Hi, I’m designing a PCB board and will be mounting some of these buck converters on it that I have purchased from your store.
I was just wondering if you would be able to give measurements for the board dimension, pin-holes, mounting holes and the holes the screw terminals are in that are reasonably accurate as I don’t trust measuring it with the image and ruler markings provided haha, sorry.
Thanks in advance!
Welcome to the forum
I’ve taken some measurements of a module we have in stock using some Vernier callipers which should get you a fairly close rundown of the dimensions.
The board I have is 65mm long by 38.9mm wide. Since these are manufactured as panels which are broken down into individual PCBs there is some roughness on the lower edge where the module is separated from its neighbour, so it’s probably safe to expect around +/- 1mm of tolerance there.
The height off the desk to the tallest point is 16mm (the top of the trimming potentiometer adjustment).
The mounting holes are just a touch larger than 3.5mm diameter and centred about the same distance off the edge of the PCB.
The terminal blocks are positioned in the centre of the PCB and are themselves 10.5mm wide with a pin pitch of 4.7mm (distance between the centre of each pin in the terminal block).
It seems the current version of this module we’ve received is slightly different in shape and size from the last revision we received from our supplier. So I’ll get those photos updated on the website and update the dimensions in our description shortly.

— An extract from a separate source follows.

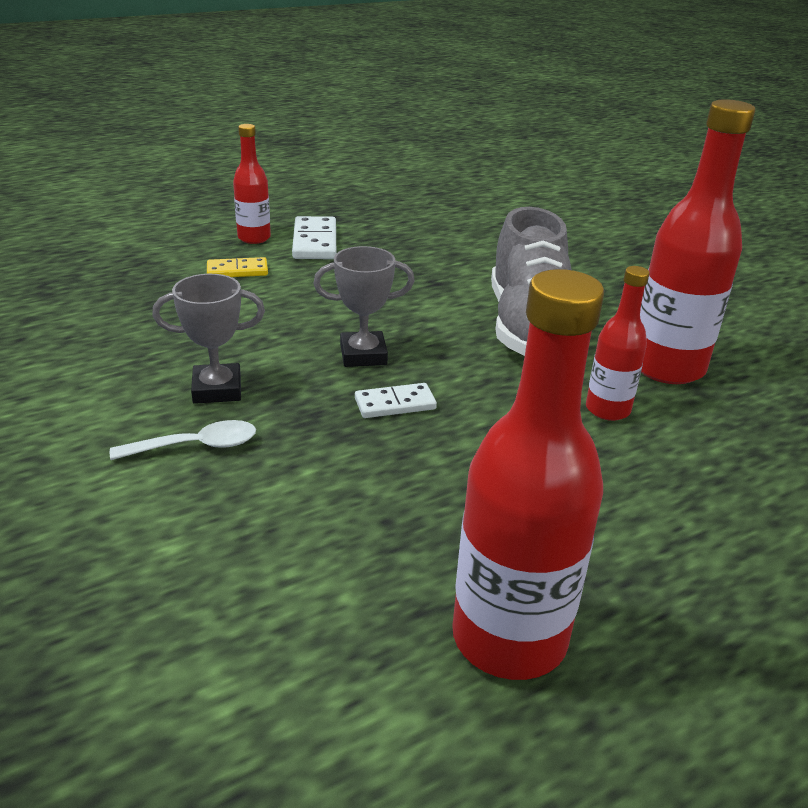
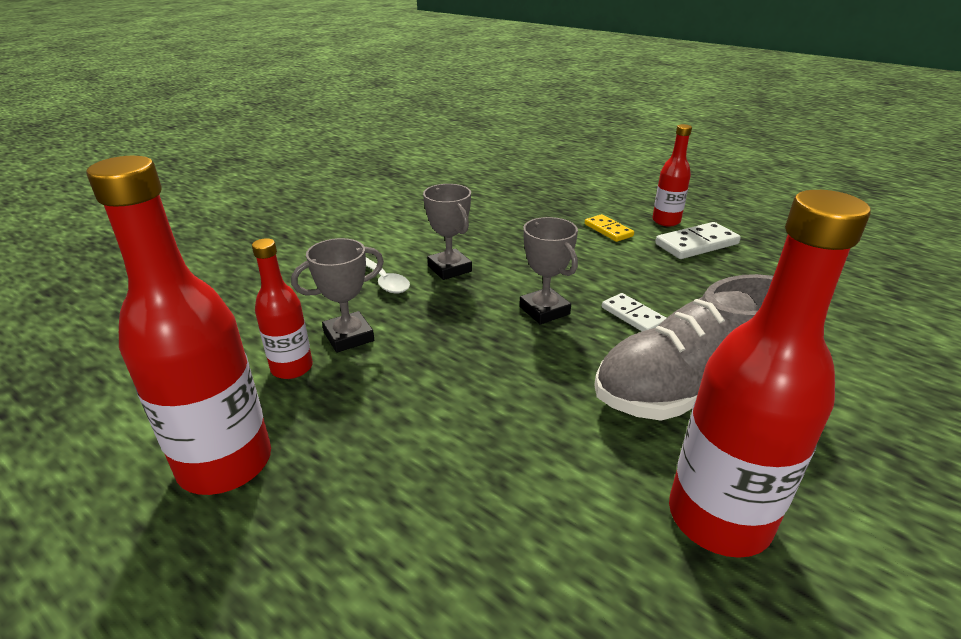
camera: 70 degrees right, 0 degrees up
(311, 500) = (349, 336): none -> grey trophy
(395, 404) = (487, 342): white domino -> white domino (633, 316)
(607, 410) = (578, 475): red bottle -> red bottle (292, 368)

Are you sure about that?? In my experience this style of terminal block has a pin pitch of 0.2" or 5.08mm. The overall length being the number of pitches + 1 X pin pitch (which would actually be the number of terminals X pin pitch) which in this case would be 10.16mm.
Or have the powers that be snuck another “standard” on us.
PS. You did zero the callipers first didn’t you. I know mine needs a bit of a clean occasionally or it can tell fibs at times.
I spoke to Trent about this and he agrees it is super strange, the measurement was done by measuring the 2 pins on the underside of the board (assuming they would be central to each hole in the terminal block). So its possible that it may not be dead on, but in order to minimise the math (and capability for human error) he went with that route instead.
I can assure you Trent’s an absolute legend with his Vernier’s, it just seems this product may be that special outlier that is trying to set a new trend.
Hi Blayden, Trent
To save any errors trying to find the centre of the pins I usually measure to the outside of 2 adjacent pins then subtract the diameter of one of them.
You can usually lock pairs of this type together so the overall width HAS to be a multiple of the pitch. Trent’s measurement certainly does not meet this criteria. But if they are not the lockable type this could be anything except in a case where you did mount them side by side then a multiple of the pitch would be minimum or the holes would not fit on any recognised grid.
Thanks for keeping me honest, having looked at the square front face of the terminal block originally I thought it would be pointless trying to properly measure the centre of a not quite square hole and figured the through hole pin spacing, measured centre to centre would be very close to the pin pitch anyway.
I just grabbed another unit to remeasure and saw that on this unit one through hole pin has been bent over, likely causing the reason for the error in my measurement yesterday.
I’ve remeasured a unit using your proposed method and the round(ish) holes in the top of the terminal.
The distance from the two outer edges is 8.5mm and the diameter of one hole was 3.47mm
By your method I calculated 5.03mm pin pitch, likely within measurement error of the 5.08mm you said was a standard.
Fits the “standard” universal 0.1" grid.
0.1" = 2.54mm X 2 = 5.08mm X 2 = 10.16mm which should be the overall length of the terminal block.
I believe the 0.1" and multiples / sub multiples is still a universal standard grid although connector manufacturers seem to have dreamed up a lot more I think in the ongoing quest for ultimate miniaturisation.